Regardless, I actually did have a lot of fun. It was nice to sit there and talk to someone about Ray/Dave Davies that wouldn't get bored or think I was stupid for gushing so much about a crazy old man/men. And someone appreciates the fact that for being 21, I actually do have a lot of valid opinions and I'm easier to get along with than most people his age. Which is really really close to my parents'. Eep. He mentioned taking me to see Elvis Costello (who is coming to Dallas soon!!!) and told me that back in the day, the Attractions were one of the best bands he had ever seen. When the Attractions were in their height, I was wearing Osh Kosh and learning my ABCs. This is just so odd to me.
Oh, I also quit my job. Never work at a place where the HR director starts to let his hand linger on your lower back or corner you in back rooms. Or where your immediate manager is a drill sergeant in the marines. It just doesn't work out. It was really stressing me out to work there, and I got fed up. So I'm looking for another job.
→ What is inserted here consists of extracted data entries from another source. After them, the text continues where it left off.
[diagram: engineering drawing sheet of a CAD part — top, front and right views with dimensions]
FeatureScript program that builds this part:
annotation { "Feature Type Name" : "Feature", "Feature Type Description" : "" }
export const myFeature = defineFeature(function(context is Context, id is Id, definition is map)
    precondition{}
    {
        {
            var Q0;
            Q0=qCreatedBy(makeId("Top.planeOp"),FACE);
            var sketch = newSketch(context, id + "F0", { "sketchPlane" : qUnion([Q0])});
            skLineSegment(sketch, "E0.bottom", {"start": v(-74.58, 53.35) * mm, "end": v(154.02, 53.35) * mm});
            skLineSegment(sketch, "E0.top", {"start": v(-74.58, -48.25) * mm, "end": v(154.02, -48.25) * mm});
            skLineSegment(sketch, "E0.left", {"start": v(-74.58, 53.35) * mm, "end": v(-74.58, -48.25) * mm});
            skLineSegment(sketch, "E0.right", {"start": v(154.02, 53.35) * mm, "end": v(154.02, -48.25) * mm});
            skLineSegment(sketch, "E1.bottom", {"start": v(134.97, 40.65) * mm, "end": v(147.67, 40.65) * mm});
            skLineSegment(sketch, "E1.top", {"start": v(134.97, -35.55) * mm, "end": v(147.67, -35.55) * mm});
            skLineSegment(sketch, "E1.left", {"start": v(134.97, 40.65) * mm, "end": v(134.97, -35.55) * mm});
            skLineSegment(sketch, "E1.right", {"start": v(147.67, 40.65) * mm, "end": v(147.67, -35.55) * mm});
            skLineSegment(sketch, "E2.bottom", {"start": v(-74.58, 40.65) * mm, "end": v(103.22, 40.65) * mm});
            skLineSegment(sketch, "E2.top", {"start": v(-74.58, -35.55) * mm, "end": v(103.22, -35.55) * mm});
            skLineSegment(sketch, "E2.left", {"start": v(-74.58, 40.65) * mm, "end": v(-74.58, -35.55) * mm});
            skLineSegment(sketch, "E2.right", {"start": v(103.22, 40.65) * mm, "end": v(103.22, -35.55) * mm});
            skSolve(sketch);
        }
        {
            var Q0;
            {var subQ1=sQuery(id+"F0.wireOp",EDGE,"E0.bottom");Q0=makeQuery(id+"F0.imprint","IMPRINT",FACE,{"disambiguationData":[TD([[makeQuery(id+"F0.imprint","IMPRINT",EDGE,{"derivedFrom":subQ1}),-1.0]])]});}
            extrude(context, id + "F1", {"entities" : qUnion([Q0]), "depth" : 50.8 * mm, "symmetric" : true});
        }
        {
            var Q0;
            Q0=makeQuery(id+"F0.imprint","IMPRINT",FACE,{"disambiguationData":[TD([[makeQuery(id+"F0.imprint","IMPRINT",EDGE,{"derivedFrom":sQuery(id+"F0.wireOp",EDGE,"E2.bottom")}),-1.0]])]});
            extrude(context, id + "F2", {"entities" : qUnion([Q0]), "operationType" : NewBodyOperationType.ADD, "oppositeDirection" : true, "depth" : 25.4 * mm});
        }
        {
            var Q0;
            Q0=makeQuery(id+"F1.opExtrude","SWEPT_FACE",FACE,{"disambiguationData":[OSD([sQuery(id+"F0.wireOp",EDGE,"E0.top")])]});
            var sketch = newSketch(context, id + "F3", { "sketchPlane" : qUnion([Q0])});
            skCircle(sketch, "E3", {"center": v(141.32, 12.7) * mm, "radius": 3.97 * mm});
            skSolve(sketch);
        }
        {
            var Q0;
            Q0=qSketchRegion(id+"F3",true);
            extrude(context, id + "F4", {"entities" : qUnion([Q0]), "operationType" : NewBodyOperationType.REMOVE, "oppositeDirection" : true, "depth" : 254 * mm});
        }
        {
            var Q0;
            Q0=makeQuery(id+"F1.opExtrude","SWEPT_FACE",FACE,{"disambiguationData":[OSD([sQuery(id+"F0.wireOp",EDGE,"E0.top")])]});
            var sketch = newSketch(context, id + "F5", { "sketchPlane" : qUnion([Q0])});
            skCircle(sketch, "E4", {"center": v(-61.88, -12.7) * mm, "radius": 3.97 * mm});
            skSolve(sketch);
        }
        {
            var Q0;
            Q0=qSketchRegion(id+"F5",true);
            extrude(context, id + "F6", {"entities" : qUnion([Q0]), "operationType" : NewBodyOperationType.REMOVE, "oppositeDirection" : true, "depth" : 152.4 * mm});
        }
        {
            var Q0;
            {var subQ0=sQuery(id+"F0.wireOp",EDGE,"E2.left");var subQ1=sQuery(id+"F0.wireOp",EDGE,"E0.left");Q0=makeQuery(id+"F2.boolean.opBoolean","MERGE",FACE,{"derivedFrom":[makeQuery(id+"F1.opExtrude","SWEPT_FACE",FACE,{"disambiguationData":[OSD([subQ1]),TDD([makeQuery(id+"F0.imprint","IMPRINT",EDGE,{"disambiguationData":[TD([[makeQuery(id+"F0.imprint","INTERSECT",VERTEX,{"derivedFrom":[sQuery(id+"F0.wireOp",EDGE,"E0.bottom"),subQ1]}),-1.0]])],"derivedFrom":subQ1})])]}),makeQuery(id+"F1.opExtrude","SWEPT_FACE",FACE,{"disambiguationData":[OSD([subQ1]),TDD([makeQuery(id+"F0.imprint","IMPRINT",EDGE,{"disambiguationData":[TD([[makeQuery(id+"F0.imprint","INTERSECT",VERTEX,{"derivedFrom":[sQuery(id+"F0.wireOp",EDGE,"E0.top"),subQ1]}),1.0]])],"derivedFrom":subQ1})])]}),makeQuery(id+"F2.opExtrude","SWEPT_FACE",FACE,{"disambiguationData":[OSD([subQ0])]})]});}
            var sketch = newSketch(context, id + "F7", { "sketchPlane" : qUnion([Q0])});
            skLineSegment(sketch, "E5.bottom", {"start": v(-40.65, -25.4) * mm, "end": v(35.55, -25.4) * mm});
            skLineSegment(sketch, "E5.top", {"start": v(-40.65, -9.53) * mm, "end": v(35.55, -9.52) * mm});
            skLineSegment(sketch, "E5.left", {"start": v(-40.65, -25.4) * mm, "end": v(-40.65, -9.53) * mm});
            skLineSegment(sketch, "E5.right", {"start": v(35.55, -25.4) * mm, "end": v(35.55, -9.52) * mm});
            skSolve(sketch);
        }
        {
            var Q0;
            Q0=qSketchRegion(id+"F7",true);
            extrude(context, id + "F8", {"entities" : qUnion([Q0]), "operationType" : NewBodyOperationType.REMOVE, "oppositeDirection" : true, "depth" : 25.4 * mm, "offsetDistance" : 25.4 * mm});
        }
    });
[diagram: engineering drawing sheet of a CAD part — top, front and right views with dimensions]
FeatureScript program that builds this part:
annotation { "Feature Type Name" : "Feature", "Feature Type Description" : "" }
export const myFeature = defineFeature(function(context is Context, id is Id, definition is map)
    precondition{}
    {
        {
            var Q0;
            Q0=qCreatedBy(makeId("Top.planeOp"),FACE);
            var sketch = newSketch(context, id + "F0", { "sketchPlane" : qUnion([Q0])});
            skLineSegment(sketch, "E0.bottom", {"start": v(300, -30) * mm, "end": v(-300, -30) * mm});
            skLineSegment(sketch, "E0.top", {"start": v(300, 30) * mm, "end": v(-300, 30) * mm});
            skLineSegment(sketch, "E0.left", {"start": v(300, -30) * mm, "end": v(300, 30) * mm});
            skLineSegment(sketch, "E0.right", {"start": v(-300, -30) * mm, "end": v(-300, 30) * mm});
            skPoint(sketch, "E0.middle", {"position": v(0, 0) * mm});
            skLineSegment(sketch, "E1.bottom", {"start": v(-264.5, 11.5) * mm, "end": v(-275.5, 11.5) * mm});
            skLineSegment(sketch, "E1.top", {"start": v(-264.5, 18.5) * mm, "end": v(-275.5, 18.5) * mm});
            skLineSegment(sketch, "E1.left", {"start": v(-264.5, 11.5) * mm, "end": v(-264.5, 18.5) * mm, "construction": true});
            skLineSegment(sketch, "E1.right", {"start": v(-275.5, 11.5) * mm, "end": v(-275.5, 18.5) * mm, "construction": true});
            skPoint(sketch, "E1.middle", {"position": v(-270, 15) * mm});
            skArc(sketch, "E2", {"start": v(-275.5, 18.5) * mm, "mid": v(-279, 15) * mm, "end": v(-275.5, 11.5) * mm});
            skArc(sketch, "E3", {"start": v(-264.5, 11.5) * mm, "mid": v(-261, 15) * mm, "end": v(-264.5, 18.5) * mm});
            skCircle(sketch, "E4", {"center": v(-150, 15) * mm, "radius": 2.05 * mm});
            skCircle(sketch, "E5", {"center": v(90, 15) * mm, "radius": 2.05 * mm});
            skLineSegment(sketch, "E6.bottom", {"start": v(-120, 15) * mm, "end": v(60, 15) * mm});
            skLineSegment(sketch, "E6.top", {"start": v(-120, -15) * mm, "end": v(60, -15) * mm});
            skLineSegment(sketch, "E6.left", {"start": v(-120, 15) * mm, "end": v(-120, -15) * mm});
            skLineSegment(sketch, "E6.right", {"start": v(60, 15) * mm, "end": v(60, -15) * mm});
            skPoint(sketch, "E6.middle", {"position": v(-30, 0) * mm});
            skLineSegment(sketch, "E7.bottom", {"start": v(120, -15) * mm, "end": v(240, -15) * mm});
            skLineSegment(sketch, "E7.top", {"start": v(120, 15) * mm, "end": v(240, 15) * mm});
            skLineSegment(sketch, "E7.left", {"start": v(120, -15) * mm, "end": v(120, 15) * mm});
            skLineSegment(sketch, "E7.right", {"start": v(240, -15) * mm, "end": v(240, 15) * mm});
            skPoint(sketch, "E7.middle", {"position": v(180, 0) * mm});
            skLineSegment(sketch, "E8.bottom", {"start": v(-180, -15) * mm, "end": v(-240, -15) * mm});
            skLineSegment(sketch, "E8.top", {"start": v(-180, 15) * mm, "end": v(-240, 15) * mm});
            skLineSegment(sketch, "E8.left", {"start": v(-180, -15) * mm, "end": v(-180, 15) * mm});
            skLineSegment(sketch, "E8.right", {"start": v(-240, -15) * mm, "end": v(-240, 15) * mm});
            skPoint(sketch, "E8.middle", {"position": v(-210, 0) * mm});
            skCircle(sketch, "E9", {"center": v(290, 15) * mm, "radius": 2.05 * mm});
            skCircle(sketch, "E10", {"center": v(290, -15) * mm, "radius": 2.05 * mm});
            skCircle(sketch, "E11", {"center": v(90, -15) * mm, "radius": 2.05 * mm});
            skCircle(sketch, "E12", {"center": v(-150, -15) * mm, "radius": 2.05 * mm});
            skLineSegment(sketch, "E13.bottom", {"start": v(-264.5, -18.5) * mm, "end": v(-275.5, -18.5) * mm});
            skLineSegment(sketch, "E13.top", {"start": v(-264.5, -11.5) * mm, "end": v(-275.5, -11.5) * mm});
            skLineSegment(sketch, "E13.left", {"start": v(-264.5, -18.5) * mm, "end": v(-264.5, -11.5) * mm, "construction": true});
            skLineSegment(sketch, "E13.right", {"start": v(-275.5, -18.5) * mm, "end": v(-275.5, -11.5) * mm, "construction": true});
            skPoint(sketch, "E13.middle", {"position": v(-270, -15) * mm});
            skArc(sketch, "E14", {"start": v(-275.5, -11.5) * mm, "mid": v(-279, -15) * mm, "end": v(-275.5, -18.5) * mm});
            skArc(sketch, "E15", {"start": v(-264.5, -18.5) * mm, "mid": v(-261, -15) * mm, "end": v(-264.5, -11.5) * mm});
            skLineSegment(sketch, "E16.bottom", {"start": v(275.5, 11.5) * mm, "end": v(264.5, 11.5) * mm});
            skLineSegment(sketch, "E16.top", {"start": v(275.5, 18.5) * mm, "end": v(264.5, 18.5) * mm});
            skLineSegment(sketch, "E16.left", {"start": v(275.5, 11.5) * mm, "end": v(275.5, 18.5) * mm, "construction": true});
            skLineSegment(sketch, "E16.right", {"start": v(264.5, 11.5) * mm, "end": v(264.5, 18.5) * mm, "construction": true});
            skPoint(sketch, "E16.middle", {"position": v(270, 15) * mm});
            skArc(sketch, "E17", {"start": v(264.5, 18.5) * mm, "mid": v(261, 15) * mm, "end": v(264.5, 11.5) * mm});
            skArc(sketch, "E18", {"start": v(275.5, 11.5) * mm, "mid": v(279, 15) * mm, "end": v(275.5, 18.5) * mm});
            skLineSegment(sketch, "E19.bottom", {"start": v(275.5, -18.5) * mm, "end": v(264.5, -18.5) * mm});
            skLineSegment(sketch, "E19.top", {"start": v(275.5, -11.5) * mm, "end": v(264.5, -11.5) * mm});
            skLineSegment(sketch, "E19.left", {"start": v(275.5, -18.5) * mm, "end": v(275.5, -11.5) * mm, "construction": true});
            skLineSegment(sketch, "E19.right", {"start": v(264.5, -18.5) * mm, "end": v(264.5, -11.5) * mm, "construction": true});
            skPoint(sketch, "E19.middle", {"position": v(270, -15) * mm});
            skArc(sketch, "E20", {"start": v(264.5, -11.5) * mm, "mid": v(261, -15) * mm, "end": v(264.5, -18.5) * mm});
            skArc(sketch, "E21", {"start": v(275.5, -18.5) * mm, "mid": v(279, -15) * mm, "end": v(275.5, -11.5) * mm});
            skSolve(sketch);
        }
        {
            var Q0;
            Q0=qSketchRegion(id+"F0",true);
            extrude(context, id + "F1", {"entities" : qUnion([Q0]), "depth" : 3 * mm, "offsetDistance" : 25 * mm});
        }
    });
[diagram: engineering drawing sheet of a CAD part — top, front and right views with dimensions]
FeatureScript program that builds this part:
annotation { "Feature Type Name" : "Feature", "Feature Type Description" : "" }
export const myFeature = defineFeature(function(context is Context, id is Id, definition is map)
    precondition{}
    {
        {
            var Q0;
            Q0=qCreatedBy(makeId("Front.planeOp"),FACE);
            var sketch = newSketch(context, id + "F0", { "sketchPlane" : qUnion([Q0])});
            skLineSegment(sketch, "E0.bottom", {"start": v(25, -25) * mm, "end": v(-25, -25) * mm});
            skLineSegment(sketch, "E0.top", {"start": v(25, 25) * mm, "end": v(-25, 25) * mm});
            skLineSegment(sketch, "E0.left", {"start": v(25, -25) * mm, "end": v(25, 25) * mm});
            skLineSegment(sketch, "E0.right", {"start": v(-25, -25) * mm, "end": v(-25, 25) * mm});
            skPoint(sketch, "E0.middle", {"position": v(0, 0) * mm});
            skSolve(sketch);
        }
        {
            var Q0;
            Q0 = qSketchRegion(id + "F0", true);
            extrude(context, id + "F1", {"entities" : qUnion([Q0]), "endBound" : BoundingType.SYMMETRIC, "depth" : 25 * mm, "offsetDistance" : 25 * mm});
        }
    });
At least this time I've got money in savings. For once I used the old noodle.
So tomorrow is Labor Day, which means fuck all, aside from the fact that my whole family will be under one roof for another day, and that's going to kind of suck. I really need to get out of the house by myself for a couple of hours. I really need to get my own set of wheels or something. I'm ready to have my freedom back again.
I went with Angie and Matt to see the Blair Witch Project tonight. Can we say, "overhyped"? I was bored until Josh got gutted, and even then all I could do was laugh. If I hear anyone bickering in the woods in the future, I'm going to hit them. That banter really got to me. As soon as the credits came on, all I could do was laugh. Same with Matt. I was glad I didn't waste my own money on it. Angie was scared. Figures.